▸ What is required:
For the entries below, the result should be an exact transcription of the lines from the one with "Consultant-Certified (HEC-C), and" up to and including the one with "on Twitter for", and only those.

· · ·

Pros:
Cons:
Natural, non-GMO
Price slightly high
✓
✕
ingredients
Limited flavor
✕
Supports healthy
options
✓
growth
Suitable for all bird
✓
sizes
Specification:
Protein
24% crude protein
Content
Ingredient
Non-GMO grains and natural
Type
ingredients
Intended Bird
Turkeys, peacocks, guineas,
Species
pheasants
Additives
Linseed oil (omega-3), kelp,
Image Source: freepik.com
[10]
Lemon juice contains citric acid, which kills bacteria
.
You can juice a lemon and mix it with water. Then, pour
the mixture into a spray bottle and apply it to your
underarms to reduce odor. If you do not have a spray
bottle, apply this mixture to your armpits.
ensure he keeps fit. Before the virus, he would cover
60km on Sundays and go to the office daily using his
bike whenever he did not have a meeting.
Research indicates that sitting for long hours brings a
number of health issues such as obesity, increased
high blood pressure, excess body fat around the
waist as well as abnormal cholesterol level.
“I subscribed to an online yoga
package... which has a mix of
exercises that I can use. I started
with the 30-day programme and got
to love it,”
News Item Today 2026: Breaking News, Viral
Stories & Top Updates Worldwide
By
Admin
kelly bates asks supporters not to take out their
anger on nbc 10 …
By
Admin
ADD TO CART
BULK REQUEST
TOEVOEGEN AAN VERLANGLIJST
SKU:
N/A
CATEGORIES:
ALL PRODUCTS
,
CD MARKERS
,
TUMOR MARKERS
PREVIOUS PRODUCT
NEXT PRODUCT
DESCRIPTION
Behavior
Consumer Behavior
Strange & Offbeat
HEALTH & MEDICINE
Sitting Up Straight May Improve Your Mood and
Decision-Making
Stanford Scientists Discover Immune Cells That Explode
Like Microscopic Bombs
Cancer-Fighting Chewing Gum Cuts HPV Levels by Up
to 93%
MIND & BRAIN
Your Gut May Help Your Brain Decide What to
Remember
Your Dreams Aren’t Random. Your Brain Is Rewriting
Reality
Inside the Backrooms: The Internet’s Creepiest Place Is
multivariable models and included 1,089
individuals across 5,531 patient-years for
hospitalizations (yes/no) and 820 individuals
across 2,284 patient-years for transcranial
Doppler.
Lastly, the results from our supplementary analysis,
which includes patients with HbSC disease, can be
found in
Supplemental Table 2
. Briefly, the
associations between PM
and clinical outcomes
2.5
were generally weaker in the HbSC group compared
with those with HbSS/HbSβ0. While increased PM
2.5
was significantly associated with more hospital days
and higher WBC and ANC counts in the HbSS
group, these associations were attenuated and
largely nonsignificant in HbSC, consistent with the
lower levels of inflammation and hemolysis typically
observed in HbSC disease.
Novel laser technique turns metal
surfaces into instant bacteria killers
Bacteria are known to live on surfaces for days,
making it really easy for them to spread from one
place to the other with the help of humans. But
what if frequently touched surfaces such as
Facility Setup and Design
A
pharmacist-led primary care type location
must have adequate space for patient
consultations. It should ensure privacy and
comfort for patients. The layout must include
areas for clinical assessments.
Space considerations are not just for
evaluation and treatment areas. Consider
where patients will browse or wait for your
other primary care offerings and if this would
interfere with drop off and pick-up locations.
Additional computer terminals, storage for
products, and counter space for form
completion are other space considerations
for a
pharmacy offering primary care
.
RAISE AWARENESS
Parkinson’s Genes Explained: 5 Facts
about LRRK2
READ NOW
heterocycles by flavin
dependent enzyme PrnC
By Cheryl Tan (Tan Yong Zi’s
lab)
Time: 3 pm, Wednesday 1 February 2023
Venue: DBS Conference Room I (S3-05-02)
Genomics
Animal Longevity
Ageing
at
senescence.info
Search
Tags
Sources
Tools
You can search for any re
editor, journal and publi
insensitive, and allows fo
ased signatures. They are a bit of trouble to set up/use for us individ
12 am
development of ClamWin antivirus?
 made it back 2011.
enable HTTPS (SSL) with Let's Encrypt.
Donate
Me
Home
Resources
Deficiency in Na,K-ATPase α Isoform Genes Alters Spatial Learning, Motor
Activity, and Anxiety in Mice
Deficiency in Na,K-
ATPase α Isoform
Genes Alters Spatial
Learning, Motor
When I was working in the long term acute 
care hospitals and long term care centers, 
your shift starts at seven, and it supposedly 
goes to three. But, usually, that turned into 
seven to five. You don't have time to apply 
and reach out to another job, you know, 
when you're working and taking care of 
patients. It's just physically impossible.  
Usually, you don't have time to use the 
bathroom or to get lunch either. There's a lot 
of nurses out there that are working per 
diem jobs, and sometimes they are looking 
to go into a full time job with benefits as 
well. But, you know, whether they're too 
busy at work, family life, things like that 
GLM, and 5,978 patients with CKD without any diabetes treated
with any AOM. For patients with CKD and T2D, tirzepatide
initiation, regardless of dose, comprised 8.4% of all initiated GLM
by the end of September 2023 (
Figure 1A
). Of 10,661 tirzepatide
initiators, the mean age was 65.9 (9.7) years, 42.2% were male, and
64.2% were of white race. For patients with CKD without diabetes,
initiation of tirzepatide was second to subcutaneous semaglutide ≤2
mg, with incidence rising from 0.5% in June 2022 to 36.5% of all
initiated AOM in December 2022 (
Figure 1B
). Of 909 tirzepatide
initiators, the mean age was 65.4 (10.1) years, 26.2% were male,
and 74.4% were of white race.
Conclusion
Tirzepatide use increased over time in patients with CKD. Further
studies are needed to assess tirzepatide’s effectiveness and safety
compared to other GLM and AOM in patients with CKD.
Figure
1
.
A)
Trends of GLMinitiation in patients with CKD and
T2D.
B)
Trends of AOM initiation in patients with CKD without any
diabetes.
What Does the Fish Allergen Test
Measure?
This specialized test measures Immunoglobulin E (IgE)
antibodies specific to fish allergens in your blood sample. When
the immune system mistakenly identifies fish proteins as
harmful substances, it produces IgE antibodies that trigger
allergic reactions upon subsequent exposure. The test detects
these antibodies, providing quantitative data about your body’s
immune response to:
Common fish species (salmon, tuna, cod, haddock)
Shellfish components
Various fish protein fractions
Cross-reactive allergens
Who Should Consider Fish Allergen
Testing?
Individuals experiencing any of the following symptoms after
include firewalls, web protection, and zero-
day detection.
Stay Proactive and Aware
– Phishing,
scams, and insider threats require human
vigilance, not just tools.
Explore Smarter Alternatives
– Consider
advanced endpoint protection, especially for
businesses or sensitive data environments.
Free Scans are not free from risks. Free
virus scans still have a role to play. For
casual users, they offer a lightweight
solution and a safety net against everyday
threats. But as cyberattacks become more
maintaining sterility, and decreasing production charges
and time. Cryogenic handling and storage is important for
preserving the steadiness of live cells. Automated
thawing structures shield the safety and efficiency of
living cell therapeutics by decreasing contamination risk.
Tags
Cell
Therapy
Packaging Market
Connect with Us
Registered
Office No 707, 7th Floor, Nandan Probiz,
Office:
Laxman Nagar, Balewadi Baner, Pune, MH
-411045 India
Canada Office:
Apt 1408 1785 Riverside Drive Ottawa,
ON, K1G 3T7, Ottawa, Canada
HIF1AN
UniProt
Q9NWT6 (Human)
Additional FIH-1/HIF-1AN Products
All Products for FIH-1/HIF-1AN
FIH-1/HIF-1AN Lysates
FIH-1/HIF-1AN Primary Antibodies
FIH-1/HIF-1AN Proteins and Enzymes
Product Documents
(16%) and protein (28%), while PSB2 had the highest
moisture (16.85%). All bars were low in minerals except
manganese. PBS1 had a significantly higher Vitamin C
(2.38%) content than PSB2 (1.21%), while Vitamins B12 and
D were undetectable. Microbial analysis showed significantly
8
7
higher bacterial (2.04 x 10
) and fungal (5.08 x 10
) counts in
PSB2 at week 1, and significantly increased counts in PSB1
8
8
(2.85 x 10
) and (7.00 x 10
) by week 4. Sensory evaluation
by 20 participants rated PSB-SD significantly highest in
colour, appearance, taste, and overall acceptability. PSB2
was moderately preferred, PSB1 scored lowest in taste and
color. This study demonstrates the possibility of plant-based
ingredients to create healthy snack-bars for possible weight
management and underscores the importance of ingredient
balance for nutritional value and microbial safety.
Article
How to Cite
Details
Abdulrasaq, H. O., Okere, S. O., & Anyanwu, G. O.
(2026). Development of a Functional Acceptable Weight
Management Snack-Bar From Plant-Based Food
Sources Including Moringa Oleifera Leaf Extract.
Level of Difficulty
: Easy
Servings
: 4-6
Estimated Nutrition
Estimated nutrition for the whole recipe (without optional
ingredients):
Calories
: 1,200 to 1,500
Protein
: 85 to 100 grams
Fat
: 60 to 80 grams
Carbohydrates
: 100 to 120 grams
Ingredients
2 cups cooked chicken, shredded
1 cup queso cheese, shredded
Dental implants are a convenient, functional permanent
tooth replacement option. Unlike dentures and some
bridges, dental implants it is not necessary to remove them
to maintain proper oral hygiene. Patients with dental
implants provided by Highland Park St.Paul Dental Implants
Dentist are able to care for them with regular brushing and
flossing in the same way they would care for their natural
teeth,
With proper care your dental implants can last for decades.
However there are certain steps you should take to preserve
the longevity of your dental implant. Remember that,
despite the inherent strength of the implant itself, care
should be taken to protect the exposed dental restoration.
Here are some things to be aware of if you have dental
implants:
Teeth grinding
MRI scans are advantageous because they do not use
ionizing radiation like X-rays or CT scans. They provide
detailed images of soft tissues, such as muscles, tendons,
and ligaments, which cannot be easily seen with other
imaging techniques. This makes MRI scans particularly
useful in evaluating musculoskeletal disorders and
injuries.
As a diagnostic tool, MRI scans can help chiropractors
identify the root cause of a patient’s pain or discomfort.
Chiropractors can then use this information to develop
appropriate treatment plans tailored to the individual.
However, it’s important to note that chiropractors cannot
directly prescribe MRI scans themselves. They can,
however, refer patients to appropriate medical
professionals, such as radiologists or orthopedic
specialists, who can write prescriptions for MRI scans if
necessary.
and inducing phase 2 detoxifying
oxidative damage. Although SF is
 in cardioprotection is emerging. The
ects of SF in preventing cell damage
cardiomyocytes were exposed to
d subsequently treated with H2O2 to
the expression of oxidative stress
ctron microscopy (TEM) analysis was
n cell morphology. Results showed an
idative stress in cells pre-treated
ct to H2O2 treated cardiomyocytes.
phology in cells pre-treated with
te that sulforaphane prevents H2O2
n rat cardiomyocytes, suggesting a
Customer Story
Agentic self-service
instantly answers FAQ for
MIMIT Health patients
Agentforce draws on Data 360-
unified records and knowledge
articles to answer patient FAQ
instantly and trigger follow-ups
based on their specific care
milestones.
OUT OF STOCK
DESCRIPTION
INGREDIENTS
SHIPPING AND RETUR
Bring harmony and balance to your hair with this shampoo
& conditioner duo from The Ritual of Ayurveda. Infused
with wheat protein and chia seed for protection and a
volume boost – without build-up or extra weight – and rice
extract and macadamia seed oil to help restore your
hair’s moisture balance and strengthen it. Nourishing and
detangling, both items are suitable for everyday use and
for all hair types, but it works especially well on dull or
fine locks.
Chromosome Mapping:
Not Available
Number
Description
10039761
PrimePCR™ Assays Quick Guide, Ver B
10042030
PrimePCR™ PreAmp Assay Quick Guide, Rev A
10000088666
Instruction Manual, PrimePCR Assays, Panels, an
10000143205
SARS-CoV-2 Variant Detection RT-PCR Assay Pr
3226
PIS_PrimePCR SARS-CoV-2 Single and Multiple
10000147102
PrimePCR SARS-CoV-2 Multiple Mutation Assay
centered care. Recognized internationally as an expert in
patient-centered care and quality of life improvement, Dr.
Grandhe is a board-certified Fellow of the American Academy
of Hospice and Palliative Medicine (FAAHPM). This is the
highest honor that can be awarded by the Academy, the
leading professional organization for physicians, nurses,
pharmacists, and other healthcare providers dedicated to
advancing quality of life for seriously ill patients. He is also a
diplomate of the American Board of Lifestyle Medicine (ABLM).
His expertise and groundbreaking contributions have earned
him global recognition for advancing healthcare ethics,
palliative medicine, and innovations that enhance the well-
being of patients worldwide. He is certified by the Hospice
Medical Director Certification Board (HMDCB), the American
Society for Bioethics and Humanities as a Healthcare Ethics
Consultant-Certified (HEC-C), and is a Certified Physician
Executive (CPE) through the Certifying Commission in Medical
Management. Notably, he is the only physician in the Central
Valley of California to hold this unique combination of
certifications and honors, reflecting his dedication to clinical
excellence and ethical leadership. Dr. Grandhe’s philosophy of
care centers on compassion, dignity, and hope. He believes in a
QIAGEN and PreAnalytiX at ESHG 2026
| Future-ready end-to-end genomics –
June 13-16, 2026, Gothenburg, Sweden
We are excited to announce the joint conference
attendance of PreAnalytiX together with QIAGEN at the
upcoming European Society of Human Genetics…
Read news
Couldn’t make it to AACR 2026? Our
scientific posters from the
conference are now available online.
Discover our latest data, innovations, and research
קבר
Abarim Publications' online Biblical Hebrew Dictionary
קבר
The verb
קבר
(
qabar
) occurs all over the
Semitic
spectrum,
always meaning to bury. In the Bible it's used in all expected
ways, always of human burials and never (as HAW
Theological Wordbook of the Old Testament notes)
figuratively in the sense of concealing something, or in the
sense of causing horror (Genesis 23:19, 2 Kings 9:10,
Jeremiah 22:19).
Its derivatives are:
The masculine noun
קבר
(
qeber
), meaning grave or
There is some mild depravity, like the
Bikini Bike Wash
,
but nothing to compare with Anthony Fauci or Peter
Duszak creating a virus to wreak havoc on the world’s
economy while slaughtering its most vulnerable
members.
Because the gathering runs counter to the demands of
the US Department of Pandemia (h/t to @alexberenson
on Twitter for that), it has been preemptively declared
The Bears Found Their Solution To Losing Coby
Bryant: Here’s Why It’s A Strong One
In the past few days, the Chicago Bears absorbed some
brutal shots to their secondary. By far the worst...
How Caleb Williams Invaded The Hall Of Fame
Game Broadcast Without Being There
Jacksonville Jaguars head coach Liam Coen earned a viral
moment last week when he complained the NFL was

· · ·

▸ Output for this exercise:
Consultant-Certified (HEC-C), and is a Certified Physician
Executive (CPE) through the Certifying Commission in Medical
Management. Notably, he is the only physician in the Central
Valley of California to hold this unique combination of
certifications and honors, reflecting his dedication to clinical
excellence and ethical leadership. Dr. Grandhe’s philosophy of
care centers on compassion, dignity, and hope. He believes in a
QIAGEN and PreAnalytiX at ESHG 2026
| Future-ready end-to-end genomics –
June 13-16, 2026, Gothenburg, Sweden
We are excited to announce the joint conference
attendance of PreAnalytiX together with QIAGEN at the
upcoming European Society of Human Genetics…
Read news
Couldn’t make it to AACR 2026? Our
scientific posters from the
conference are now available online.
Discover our latest data, innovations, and research
קבר
Abarim Publications' online Biblical Hebrew Dictionary
קבר
The verb
קבר
(
qabar
) occurs all over the
Semitic
spectrum,
always meaning to bury. In the Bible it's used in all expected
ways, always of human burials and never (as HAW
Theological Wordbook of the Old Testament notes)
figuratively in the sense of concealing something, or in the
sense of causing horror (Genesis 23:19, 2 Kings 9:10,
Jeremiah 22:19).
Its derivatives are:
The masculine noun
קבר
(
qeber
), meaning grave or
There is some mild depravity, like the
Bikini Bike Wash
,
but nothing to compare with Anthony Fauci or Peter
Duszak creating a virus to wreak havoc on the world’s
economy while slaughtering its most vulnerable
members.
Because the gathering runs counter to the demands of
the US Department of Pandemia (h/t to @alexberenson
on Twitter for that), it has been preemptively declared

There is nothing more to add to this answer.